Items from a data source

····················

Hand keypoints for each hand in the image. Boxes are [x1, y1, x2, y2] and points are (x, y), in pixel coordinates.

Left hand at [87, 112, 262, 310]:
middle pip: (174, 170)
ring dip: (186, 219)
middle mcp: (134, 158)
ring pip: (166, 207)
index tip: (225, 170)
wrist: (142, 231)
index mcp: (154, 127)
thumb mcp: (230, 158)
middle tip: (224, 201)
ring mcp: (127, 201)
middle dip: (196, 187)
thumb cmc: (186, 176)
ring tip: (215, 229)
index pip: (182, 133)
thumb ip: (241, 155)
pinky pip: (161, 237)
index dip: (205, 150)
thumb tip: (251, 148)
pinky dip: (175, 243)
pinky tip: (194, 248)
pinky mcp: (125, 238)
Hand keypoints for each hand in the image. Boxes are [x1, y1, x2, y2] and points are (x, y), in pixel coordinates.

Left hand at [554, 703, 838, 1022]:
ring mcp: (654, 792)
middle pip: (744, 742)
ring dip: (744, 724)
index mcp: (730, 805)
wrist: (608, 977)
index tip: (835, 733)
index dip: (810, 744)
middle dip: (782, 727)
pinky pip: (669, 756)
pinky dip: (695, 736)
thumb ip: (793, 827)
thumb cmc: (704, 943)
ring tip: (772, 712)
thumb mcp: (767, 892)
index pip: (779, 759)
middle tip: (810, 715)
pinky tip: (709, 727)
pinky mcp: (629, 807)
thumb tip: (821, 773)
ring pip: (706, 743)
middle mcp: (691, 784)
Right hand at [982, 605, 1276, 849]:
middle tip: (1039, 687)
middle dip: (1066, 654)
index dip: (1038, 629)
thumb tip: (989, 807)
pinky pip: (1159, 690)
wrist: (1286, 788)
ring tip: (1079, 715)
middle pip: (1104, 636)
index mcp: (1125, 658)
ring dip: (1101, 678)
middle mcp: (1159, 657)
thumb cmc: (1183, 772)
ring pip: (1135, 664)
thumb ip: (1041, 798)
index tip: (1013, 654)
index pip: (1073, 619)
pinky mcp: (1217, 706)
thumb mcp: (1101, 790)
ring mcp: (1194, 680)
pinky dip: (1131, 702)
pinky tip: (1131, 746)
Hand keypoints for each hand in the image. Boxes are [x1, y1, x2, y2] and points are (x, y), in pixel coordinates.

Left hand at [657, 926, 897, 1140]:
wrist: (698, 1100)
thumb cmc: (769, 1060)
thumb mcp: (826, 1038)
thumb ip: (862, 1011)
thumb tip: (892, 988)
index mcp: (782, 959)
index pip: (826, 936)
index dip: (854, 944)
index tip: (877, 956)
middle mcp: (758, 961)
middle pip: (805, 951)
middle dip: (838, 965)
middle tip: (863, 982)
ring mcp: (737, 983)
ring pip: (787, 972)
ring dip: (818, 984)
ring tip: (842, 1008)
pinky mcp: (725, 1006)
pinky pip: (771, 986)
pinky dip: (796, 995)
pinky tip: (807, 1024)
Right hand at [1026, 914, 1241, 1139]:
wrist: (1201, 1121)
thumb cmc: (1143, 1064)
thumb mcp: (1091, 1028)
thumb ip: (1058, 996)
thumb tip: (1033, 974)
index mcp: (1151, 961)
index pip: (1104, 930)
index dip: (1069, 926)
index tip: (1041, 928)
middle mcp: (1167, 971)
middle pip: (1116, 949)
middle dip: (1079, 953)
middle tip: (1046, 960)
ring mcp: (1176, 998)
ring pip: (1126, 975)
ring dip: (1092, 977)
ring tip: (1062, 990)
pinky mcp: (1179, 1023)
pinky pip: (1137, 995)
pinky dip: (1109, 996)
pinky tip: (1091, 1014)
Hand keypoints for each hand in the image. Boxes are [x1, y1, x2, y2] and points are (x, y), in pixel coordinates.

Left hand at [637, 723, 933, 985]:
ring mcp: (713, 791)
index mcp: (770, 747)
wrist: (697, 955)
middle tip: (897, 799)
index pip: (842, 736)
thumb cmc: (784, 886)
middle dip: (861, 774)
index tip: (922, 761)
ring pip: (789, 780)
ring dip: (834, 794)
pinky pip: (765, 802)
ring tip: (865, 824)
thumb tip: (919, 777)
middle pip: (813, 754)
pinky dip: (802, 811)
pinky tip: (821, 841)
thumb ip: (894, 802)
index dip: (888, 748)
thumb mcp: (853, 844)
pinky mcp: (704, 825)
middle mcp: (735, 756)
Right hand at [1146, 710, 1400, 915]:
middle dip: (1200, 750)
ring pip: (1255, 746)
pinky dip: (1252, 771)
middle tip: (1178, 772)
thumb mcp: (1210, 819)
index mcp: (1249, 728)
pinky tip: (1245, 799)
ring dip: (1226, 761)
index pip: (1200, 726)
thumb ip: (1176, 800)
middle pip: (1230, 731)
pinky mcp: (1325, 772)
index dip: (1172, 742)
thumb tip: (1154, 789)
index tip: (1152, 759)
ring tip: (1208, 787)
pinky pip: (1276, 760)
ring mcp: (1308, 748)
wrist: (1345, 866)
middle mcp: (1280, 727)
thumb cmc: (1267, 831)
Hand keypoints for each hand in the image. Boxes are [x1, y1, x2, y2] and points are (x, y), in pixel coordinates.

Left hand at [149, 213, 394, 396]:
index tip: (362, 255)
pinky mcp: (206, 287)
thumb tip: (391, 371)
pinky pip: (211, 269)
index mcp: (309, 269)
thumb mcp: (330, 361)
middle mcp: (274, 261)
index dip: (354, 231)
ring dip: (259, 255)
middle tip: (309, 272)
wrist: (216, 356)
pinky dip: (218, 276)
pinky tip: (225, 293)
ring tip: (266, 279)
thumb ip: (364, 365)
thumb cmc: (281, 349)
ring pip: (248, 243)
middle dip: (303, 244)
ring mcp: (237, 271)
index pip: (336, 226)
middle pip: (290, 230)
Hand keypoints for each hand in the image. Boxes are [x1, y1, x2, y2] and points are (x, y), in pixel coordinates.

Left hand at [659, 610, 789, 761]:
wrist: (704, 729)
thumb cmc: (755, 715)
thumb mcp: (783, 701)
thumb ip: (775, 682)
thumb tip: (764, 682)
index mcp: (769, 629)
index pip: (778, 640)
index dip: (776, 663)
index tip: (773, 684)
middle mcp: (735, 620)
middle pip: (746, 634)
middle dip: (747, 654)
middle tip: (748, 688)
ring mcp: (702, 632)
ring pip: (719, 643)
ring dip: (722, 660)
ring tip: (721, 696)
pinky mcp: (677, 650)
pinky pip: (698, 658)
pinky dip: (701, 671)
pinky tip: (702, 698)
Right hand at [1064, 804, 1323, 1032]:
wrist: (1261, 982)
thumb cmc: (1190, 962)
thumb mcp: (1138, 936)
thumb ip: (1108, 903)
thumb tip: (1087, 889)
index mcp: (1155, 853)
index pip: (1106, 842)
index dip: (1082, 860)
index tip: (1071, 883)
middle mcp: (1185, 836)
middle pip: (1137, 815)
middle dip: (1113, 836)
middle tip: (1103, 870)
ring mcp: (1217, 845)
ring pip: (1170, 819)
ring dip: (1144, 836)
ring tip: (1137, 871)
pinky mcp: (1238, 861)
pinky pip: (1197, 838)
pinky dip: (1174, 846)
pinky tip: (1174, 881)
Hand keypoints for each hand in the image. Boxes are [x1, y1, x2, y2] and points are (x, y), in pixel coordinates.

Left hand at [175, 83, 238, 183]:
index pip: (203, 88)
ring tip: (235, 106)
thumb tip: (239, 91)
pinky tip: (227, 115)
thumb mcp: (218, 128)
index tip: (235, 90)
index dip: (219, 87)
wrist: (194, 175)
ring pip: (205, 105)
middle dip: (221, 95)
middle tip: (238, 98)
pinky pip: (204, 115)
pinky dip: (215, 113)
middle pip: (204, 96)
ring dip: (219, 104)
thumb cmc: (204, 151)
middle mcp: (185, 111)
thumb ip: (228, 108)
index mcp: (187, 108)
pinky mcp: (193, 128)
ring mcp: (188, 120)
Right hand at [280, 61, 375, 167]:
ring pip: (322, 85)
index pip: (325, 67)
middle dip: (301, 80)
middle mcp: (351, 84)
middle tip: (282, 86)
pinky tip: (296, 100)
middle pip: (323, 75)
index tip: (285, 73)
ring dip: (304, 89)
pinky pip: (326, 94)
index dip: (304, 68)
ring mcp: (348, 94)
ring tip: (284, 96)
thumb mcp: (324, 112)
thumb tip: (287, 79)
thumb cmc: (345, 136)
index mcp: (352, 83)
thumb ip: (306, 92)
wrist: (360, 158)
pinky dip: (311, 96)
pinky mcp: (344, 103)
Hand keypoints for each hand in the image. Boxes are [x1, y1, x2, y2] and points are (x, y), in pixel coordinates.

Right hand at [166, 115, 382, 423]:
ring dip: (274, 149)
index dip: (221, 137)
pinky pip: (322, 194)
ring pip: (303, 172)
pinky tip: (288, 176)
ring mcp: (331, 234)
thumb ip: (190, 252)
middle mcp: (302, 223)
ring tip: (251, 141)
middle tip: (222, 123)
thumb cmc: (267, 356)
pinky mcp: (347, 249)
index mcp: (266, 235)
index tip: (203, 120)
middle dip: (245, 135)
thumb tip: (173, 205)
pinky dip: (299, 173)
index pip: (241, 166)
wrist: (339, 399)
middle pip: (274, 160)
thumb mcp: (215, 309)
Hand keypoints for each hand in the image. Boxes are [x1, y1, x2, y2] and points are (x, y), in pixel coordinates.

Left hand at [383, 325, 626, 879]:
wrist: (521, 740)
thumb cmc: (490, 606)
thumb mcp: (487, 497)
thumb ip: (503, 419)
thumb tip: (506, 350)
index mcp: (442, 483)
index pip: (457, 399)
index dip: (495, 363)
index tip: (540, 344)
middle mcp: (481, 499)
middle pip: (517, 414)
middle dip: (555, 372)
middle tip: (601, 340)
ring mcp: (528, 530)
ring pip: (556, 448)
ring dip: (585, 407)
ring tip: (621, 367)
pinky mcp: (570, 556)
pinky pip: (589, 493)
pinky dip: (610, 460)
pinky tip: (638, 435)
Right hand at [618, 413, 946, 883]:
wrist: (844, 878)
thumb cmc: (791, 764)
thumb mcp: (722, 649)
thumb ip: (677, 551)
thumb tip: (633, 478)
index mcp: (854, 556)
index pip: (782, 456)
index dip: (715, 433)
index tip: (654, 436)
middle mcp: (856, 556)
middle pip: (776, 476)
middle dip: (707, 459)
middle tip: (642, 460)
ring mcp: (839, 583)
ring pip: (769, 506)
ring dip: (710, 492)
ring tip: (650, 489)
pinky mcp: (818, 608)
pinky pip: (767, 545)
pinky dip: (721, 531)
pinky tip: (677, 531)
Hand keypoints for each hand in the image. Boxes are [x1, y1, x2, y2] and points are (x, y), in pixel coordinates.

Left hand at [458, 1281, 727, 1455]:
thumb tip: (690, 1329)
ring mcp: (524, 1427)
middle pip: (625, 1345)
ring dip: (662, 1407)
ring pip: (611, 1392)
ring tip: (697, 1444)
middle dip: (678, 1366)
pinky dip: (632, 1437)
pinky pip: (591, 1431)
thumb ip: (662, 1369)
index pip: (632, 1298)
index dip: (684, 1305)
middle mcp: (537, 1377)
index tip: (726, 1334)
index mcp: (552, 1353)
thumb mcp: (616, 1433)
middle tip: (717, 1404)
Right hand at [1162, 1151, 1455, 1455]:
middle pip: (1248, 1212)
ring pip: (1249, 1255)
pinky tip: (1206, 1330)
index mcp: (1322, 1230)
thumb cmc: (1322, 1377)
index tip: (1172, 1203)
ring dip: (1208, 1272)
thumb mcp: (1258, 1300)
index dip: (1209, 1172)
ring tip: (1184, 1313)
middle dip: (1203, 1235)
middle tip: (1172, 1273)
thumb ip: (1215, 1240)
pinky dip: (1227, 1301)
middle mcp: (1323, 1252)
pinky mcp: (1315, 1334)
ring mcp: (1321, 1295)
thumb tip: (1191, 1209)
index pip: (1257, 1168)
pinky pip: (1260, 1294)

····················

Work instruction
Print nothing but the lines from the line with "index dip: (684, 1305)" to the last line of the records above. Both of those lines count.

Output of the task
index dip: (684, 1305)
middle mcp: (537, 1377)
index tip: (726, 1334)
index mcp: (552, 1353)
thumb mcp: (616, 1433)
middle tip: (717, 1404)
Right hand at [1162, 1151, 1455, 1455]:
middle pip: (1248, 1212)
ring pip: (1249, 1255)
pinky tip: (1206, 1330)
index mcp: (1322, 1230)
thumb cmc: (1322, 1377)
index tip: (1172, 1203)
ring dip: (1208, 1272)
thumb mcp: (1258, 1300)
index dip: (1209, 1172)
ring tip: (1184, 1313)
middle dip: (1203, 1235)
middle tip: (1172, 1273)
thumb ip: (1215, 1240)
pinky dip: (1227, 1301)
middle mcp: (1323, 1252)
pinky mcp: (1315, 1334)
ring mcp: (1321, 1295)
thumb tip: (1191, 1209)
index pip: (1257, 1168)
pinky pip: (1260, 1294)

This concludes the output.